Non è un caso che questa fase internazionale turbolenta (guerra in Siria, terrorismo, elezioni in America, migrazioni, Brexit, politiche europee inadeguate, rapporti avvelenati fra Stati) abbia occupato un posto centrale nell’appuntamento di ieri: la situazione realistica descritta senza sconti dal direttore dell’Ispi, Paolo Magri, è segnata dall’incertezza delle prospettive ma anche dal senso delle proporzioni. Quel che fa la differenza fra ieri e oggi in un mondo raramente pacificato è che le crisi attuali sono tante e tutte insieme, esigono risposte nazionali e sovranazionali, mentre la globalizzazione seleziona chirurgicamente vincitori e vinti.

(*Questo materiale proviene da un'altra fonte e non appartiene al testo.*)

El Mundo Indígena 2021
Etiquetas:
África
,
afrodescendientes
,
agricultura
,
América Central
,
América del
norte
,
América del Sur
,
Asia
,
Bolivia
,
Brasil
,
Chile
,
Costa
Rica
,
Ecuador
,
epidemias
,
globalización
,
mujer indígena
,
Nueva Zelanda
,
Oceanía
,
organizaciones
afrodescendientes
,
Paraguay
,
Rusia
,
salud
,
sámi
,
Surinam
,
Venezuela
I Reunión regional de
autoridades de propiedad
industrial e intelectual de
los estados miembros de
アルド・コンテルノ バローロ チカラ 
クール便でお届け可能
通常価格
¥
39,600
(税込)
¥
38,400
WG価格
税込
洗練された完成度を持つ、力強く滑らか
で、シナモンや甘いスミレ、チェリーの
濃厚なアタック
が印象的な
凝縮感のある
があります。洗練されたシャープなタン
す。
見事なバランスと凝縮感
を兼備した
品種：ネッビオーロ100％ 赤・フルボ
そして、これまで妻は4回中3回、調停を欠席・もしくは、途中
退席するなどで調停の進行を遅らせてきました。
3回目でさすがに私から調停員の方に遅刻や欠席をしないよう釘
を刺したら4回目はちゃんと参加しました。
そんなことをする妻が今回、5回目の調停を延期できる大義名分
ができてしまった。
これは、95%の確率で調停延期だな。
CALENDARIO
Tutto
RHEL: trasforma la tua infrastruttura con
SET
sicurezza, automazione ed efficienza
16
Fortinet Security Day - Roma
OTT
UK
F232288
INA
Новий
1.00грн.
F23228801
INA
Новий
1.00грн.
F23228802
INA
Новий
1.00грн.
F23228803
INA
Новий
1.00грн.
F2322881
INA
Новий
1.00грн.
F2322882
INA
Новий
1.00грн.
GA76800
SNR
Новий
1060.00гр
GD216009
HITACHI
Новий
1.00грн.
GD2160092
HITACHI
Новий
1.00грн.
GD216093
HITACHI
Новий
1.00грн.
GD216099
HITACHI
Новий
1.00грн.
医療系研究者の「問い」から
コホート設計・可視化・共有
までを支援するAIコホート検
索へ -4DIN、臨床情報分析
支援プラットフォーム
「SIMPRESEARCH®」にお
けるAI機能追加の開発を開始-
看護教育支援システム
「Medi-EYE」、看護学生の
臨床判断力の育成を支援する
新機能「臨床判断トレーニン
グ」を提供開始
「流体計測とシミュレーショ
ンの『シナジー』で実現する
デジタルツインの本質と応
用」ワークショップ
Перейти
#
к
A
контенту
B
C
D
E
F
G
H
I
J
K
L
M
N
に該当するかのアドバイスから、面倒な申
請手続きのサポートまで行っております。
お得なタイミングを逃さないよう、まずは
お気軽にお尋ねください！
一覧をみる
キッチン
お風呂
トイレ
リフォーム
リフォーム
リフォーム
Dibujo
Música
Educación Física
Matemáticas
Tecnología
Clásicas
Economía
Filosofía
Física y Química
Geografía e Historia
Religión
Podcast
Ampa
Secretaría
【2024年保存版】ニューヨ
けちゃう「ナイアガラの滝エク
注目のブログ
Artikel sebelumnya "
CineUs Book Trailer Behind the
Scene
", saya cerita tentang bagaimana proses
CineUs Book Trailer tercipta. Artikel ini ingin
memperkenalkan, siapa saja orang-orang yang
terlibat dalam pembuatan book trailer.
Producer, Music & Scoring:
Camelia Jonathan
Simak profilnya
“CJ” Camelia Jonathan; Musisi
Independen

Ecco quindi l’urgenza sollecitata da tutti i protagonisti: giocare all’attacco se non si vuole gestire solo la decrescita, puntare sulle riforme e dunque il «sì» al referendum costituzionale, fare squadra, far rotta sugli investimenti e sulla formazione come dotazione essenziale. Tutte pratiche che nel territorio bergamasco hanno un certo riscontro e lo stesso rapporto con la politica si muove oggi nell’orizzonte della reciproca comprensione: lo hanno confermato il sindaco Giorgio Gori, il presidente della Provincia Matteo Rossi, l’assessore regionale Alessandro Sorte e Galizzi ha parlato di «istituzioni assolutamente credibili». Il che, al di là del bon ton, non gli ha però impedito di essere molto severo sullo scalo merci, la cui mancata rilocalizzazione è un «clamoroso fallimento per tutti», lanciando un appello a risolvere la questione. Il ritrovato passo di carica dell’industria bergamasca si deve così misurare con i chiaroscuri di un quadro in movimento, di deficit sociali non ancora rientrati, di una congiuntura internazionale sfavorevole in marcia verso l’ignoto. «Lavori in corso», dunque, affacciati su un 2017 che per il ministro sarà comunque «molto duro» e che l’orgoglio degli industriali, nel realismo di Boccia, affronterà sapendo che «se il destino è contro di noi, peggio per lui».